*Excerto do texto:*
----

PROCESSO DE PAZ VOLTA À PALESTINA?
“Dificilmente”, escrevemos, porque, então como hoje, tudo o que acontece unilateralmente envolvendo israelitas e palestinianos tem sempre um reverso. Se 2016 terminou com uma condenação histórica de Israel no Conselho de Segurança da ONU — os EUA de Barack Obama não vetaram a resolução 2334 considerando os colonatos uma “violação” do direito internacional —, este ano termina com um bálsamo para o Governo israelita. Os EUA de Donald Trump reconheceram Jerusalém como capital de Israel. Se o processo de paz já estava morto, agora ficou enterrado.

GUTERRES DÁ NOVA VIDA À ONU?
Vontade não lhe faltará, mas, como recordamos há um ano, “o cargo de secretário-geral não é executivo, pelo que exigir resultados a Guterres em dossiês complicados é um exercício teórico”. Para agravar, os EUA, que são o principal doador, está “em guerra” com a organização. Cabe a Guterres tentar contrariar essas adversidades — as limitações do cargo e a inimizade do país mais influente do mundo — com o seu humanismo.

VENEZUELA PODE IMPLODIR?
O recente caso do pernil de porco comprado a Portugal e que nunca chegou à Venezuela — que levou Nicolás Maduro a acusar Lisboa de tentativa de sabotagem do Natal dos venezuelanos — prova como, para o Presidente, acenar com “o papão do inimigo externo” continua a ser uma arma. Há um ano prevíamos que “ou Maduro reforma ou o país implode”. Este ano, da Venezuela, chegaram indícios no sentido da implosão: confrontos sangrentos nas ruas de Caracas entre populares e agentes da autoridade, cenas de disputa por comida, decisões políticas ao estilo de uma ditadura.

TEMER MANTÉM-SE NA PRESIDÊNCIA?
O Presidente do Brasil “sobreviveu” aos problemas com a justiça, como o prevíamos, mas não convence os brasileiros, a menos de um ano das eleições presidenciais de 7 de outubro. Condenado por corrupção em primeira instância, o ex-Presidente Lula da Silva lidera as sondagens, estando ainda a sua candidatura dependente dependente da decisão da segunda instância.

COMO SERÁ CUBA PÓS-FIDEL?

----

*Tarefa proposta A:* Segundo o texto sobre política internacional, que país reconheceu Jerusalém como capital de Israel?
*Tarefa proposta B:* Prossiga o texto sobre política internacional a partir do ponto em que termina.

*Informação registada:*
----

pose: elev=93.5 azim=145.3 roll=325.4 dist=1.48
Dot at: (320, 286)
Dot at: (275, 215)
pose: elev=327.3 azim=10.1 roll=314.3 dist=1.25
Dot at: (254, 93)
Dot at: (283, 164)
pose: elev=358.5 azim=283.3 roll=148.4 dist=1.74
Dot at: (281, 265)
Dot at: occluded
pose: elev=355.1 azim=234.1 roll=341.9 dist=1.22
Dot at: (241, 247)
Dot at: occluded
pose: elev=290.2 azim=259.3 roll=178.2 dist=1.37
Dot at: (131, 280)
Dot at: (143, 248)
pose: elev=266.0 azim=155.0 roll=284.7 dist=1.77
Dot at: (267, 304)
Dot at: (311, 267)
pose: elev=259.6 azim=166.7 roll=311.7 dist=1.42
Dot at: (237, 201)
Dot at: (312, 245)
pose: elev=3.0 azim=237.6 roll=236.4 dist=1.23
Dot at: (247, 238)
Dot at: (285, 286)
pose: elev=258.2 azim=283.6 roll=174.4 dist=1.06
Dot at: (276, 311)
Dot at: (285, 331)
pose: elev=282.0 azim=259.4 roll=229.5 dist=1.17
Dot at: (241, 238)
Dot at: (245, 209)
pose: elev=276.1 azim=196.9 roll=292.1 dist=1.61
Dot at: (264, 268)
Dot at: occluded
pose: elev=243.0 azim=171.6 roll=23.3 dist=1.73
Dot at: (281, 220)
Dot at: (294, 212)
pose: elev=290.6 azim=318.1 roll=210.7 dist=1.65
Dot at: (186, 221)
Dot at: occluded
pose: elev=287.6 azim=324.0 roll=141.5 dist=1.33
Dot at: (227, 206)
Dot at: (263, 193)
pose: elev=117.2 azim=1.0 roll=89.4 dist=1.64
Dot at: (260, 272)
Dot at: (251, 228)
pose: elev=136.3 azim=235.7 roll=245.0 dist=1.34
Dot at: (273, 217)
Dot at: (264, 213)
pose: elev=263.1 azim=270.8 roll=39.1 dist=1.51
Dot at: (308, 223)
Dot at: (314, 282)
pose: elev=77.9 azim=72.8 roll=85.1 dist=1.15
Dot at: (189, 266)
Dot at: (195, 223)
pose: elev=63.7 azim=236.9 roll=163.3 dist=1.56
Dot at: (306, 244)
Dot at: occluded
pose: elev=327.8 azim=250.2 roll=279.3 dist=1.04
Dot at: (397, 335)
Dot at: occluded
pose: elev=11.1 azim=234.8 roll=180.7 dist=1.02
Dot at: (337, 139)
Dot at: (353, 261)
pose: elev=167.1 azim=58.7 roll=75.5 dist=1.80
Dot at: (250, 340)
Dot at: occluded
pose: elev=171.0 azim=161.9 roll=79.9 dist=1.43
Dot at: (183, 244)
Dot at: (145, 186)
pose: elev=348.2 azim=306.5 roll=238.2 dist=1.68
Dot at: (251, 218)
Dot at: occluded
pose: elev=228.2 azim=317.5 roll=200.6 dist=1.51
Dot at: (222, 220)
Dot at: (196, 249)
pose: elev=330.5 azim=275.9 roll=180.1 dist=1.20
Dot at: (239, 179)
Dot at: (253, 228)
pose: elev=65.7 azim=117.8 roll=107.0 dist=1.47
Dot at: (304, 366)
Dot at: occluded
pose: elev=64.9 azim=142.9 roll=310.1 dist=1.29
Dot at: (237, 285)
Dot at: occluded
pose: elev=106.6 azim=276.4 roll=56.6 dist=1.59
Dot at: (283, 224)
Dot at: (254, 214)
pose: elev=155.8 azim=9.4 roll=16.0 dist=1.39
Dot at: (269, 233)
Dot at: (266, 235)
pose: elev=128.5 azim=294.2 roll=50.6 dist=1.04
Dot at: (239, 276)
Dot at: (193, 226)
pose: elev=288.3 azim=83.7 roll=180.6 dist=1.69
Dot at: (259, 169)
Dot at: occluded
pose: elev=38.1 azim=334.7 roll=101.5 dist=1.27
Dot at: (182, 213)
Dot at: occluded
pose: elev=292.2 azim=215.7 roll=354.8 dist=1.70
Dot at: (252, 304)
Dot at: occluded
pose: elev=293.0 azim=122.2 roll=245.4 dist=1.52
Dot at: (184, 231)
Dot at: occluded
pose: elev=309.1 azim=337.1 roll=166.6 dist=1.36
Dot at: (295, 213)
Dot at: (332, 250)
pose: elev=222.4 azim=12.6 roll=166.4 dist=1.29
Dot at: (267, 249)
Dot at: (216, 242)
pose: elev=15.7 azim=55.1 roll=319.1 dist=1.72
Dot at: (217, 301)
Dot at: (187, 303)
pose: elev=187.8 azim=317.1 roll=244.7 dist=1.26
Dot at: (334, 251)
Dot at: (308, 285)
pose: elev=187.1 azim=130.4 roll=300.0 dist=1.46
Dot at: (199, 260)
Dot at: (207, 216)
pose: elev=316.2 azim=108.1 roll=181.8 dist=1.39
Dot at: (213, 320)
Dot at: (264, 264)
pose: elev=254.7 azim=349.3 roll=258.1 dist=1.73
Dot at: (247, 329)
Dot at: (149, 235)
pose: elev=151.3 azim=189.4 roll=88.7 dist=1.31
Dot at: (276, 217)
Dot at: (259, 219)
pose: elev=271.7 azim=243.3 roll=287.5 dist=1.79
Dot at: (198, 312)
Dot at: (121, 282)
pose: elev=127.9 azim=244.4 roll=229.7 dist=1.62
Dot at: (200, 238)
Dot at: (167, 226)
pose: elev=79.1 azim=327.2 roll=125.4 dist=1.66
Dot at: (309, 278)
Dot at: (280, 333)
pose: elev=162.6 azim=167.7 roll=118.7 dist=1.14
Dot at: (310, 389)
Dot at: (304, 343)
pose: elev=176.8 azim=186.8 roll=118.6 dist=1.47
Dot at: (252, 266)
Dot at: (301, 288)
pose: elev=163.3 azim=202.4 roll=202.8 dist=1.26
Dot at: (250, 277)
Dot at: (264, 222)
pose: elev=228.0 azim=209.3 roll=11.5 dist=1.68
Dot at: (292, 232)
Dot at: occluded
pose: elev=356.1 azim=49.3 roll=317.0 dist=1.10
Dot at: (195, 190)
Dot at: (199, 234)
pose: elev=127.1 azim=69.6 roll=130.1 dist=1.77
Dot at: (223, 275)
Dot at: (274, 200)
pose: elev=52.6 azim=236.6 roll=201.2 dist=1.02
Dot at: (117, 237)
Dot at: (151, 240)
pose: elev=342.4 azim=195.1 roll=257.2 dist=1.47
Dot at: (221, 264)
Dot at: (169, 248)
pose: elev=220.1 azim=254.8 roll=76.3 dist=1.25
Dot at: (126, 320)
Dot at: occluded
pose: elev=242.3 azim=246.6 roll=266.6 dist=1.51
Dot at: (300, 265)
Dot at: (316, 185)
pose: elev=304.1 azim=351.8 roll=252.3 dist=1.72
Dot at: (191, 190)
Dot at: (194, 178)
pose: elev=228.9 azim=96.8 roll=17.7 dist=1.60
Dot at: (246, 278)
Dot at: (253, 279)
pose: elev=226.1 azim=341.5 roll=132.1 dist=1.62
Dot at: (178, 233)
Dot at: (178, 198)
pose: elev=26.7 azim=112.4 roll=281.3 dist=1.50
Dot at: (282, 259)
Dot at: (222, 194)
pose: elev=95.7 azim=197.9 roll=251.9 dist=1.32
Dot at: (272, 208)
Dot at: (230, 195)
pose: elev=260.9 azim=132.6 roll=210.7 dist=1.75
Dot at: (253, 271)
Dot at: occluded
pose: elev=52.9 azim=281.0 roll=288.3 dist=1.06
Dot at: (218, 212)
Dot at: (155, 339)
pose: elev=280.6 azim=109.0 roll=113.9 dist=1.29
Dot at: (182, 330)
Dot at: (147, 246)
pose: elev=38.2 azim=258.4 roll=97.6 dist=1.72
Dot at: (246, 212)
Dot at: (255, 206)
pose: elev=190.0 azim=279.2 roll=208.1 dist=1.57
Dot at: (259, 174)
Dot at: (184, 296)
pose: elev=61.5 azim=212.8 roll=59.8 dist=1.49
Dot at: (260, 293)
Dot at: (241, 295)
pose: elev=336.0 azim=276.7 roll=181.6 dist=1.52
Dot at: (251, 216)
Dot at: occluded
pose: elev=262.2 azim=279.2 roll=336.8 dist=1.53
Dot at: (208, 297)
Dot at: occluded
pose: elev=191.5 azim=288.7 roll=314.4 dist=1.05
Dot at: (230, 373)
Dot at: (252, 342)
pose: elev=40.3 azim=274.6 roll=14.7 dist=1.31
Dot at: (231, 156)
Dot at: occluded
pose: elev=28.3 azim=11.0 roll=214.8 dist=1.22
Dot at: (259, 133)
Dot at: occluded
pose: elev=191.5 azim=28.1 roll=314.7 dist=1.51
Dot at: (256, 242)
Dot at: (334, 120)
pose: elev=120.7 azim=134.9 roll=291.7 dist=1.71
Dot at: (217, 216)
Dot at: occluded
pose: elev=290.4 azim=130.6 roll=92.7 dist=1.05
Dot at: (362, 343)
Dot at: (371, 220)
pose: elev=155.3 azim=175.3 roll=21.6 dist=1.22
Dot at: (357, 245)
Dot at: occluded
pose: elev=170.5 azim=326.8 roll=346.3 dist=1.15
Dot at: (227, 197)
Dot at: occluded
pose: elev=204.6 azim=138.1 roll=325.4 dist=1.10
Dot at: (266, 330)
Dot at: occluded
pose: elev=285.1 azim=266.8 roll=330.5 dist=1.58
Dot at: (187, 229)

----

*Resultado do exercício A:* Os EUA de Donald Trump.

*Resultado do exercício B:*
Cuba foi mais um dos alvos de Trump, que “prometeu cancelar o acordo que abre caminho ao fim do embargo à ilha”, alertamos. O anúncio de que Raúl Castro não será candidato às presidenciais do próximo ano adia eventuais mudanças.

EDUARDO DOS SANTOS SAI MESMO DO PODER?
A palavra “mesmo” na pergunta revela a recorrência com que, a cada novo ano, a saída de “Zedu” do poder era uma expectativa que não se confirmava. No início de 2017, garantia que não voltaria “a candidatar-se à presidência do partido”, mas fe-lo “mesmo” em relação á liderança do país também. O seu sucessor, João Lourenço, entrou de rompante, afastando familiares de cargos públicos e substituindo as chefias militares — um “terramoto político”, chamou-lhe o Expresso. 2018 ditará com que resultados.

PODE HAVER UM GENOCÍDIO NO SUDÃO DO SUL?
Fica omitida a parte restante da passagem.